Things I learned from OpenSSH about reading very sensitive files
You may have heard that OpenSSH had an exploitable issue with some bad client code (which is actually two CVEs, CVE-2016-0777 and CVE-2016-0778). The issue was reported by Qualys Security, who released a fascinating and very detailed writeup on the issues. While the direct problem is basically the same as in Heartbleed, namely trusting an attacker-supplied length parameter and then sending back whatever happened to be sitting in memory, Qualys Security identified several issues that allowed private keys to leak through this issue despite OpenSSH's attempts to handle them securely. The specific issues are also fascinating in how they show just how hard it is to securely read sensitive files.
So here is what I have learned from OpenSSH about this:
- Do not use any sort of library level buffered IO. OpenSSH read
private keys with stdio, which left copies of them behind in stdio
buffers that were later
free()
'd. If your data is sensitive enough that you are going to explicitly erase it later, you must insure that it never passes through buffers that you do not control (and then you zero the buffers afterwards).(I suspect that I have Go code that fumbles this, although doing this in Go in general is at least a bit tricky.)

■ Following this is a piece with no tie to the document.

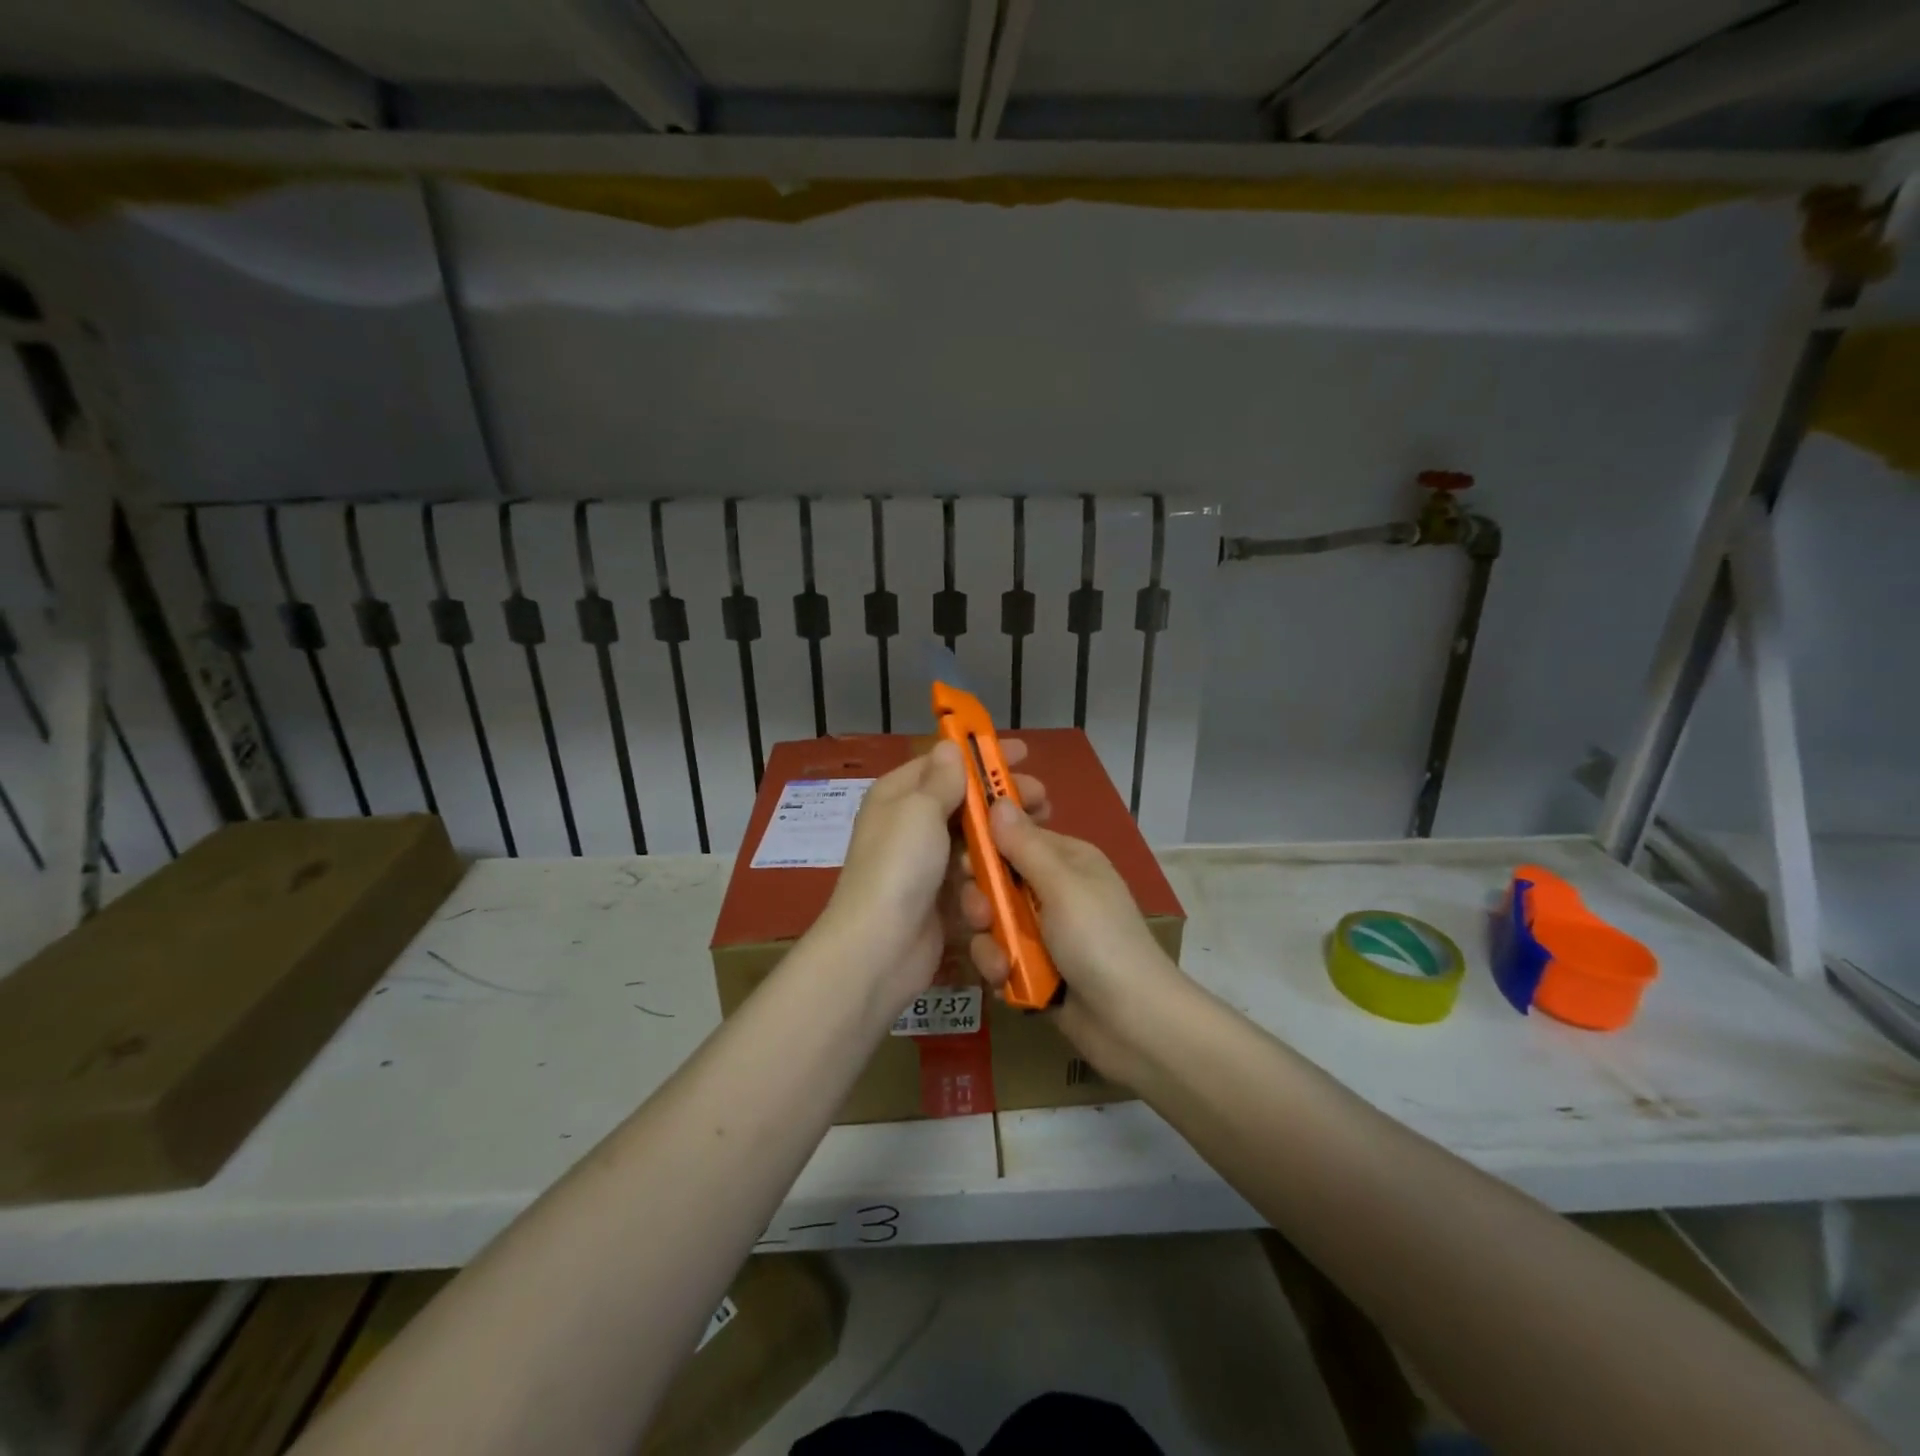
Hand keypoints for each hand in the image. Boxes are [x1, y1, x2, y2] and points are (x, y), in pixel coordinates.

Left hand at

- Do not use any convenient form of memory or buffer handling that
magically reallocates a new buffer and copies data when you ask
a buffer to grow. The other way OpenSSH leaked private keys into
memory was through
realloc()
, which may of course free the buffer you handed it and give you another one.There are all sorts of convenient auto-growing buffers and objects in all sorts of languages that are going to be vulnerable to this. You need to avoid them all. Once again, explicitly handling all storage yourself is required (and explicitly erasing all of it).
- Do not use general but over-powerful facilities in security
sensitive code. OpenSSH apparently used a general 'load keypair'
function that read the private key too even though it only needed
the public key, which resulted in OpenSSH bringing into memory
(and exposing) the private keys for all public keys it checked,
not just the private key of the public key it was going to use
with the server.
It's easy to see how this happened, and strictly from a programming perspective it's the right answer. We have to load keypairs some times, so rather than have a 'load keypair' function and a 'load public key' function and so on, you just have a fully general 'load keypair' function and throw away the parts of results you don't need. But the result is that we loaded key data we didn't need into memory and then it leaked.

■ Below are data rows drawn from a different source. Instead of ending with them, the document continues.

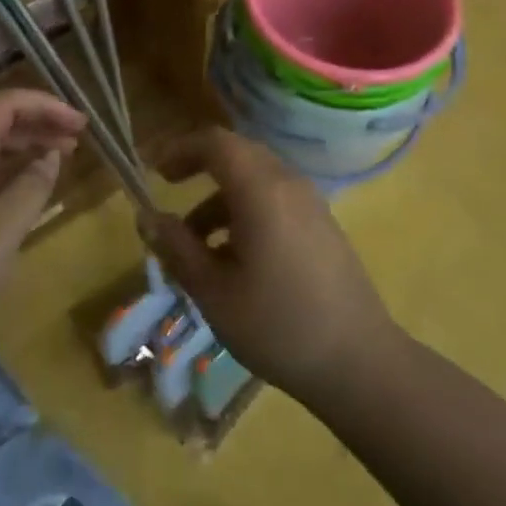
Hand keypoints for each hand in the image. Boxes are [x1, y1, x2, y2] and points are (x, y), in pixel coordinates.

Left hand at [0, 89, 83, 366]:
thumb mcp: (2, 228)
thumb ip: (33, 185)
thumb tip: (52, 155)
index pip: (4, 104)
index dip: (46, 106)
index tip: (82, 122)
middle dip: (39, 123)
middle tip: (80, 137)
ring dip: (27, 145)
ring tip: (65, 154)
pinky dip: (10, 170)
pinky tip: (32, 182)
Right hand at [145, 128, 394, 401]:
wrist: (360, 363)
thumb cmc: (278, 326)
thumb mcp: (213, 292)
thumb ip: (177, 248)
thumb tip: (146, 217)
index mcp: (261, 190)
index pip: (216, 142)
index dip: (180, 148)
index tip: (154, 172)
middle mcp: (288, 184)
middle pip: (237, 154)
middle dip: (199, 167)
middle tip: (169, 192)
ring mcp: (310, 203)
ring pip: (255, 179)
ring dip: (220, 197)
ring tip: (194, 243)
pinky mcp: (321, 225)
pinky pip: (275, 199)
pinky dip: (245, 211)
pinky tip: (233, 258)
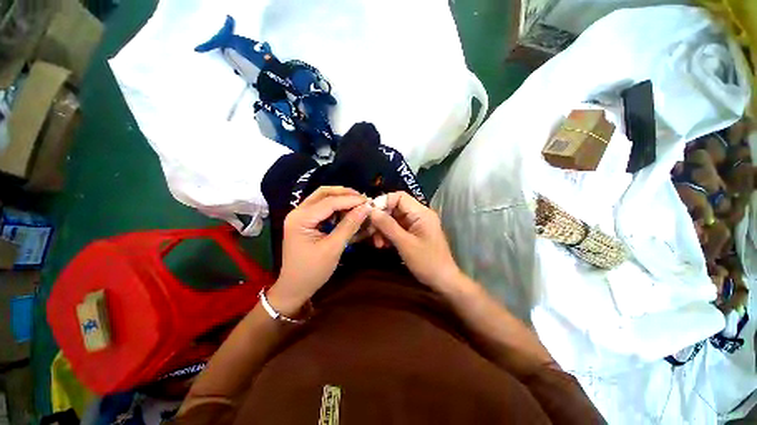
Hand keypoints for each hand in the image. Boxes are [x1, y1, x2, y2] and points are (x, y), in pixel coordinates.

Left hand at [268, 186, 370, 314]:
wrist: (294, 288)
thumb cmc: (312, 271)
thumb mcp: (333, 248)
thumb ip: (349, 226)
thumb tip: (365, 208)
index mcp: (301, 218)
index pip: (329, 202)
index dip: (350, 200)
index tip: (368, 201)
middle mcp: (298, 212)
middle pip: (323, 193)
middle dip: (344, 194)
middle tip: (362, 198)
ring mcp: (300, 216)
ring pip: (323, 198)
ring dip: (341, 198)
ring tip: (357, 204)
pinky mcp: (305, 221)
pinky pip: (322, 208)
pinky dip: (336, 207)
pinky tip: (347, 212)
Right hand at [369, 191, 460, 288]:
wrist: (443, 281)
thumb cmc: (427, 262)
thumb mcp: (405, 244)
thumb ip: (388, 226)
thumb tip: (371, 211)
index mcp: (421, 213)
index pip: (399, 197)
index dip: (383, 202)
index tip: (370, 215)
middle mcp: (419, 214)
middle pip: (395, 208)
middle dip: (381, 219)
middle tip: (370, 233)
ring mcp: (417, 224)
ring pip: (394, 219)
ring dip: (383, 229)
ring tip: (378, 243)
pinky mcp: (414, 233)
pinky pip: (397, 228)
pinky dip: (389, 235)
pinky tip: (383, 245)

(Admittedly the issue in OpenSSH is somewhat complex, since you can remove the
.pub
file and force it to decrypt your private key file to recover the public key (see the comments for this entry).)
(There is also an additional issue where overly clever C compilers
can eliminate 'unnecessary' memset()
operations that are supposed
to erase the key data.)
The thing that scares me is that all of these are really easy mistakes to make, or rather really easy issues to overlook. I could have written code that did all three of them without even thinking about it, and I might have done so even if I was also writing code to carefully erase key data later.
Part of how they are so easy to overlook is that we are trained to
think in terms of abstractions, not the details underneath them.
Stdio gives you efficient IO (and maybe you remember that it involves
buffering), realloc()
just magically grows the allocated space
(and oh yeah, sometimes it gives you a new area of memory, which
means the old one got freed), and so on. And in fact all of these
would have been harmless or mostly harmless in the absence of the
core 'server can get a copy of random memory' bug.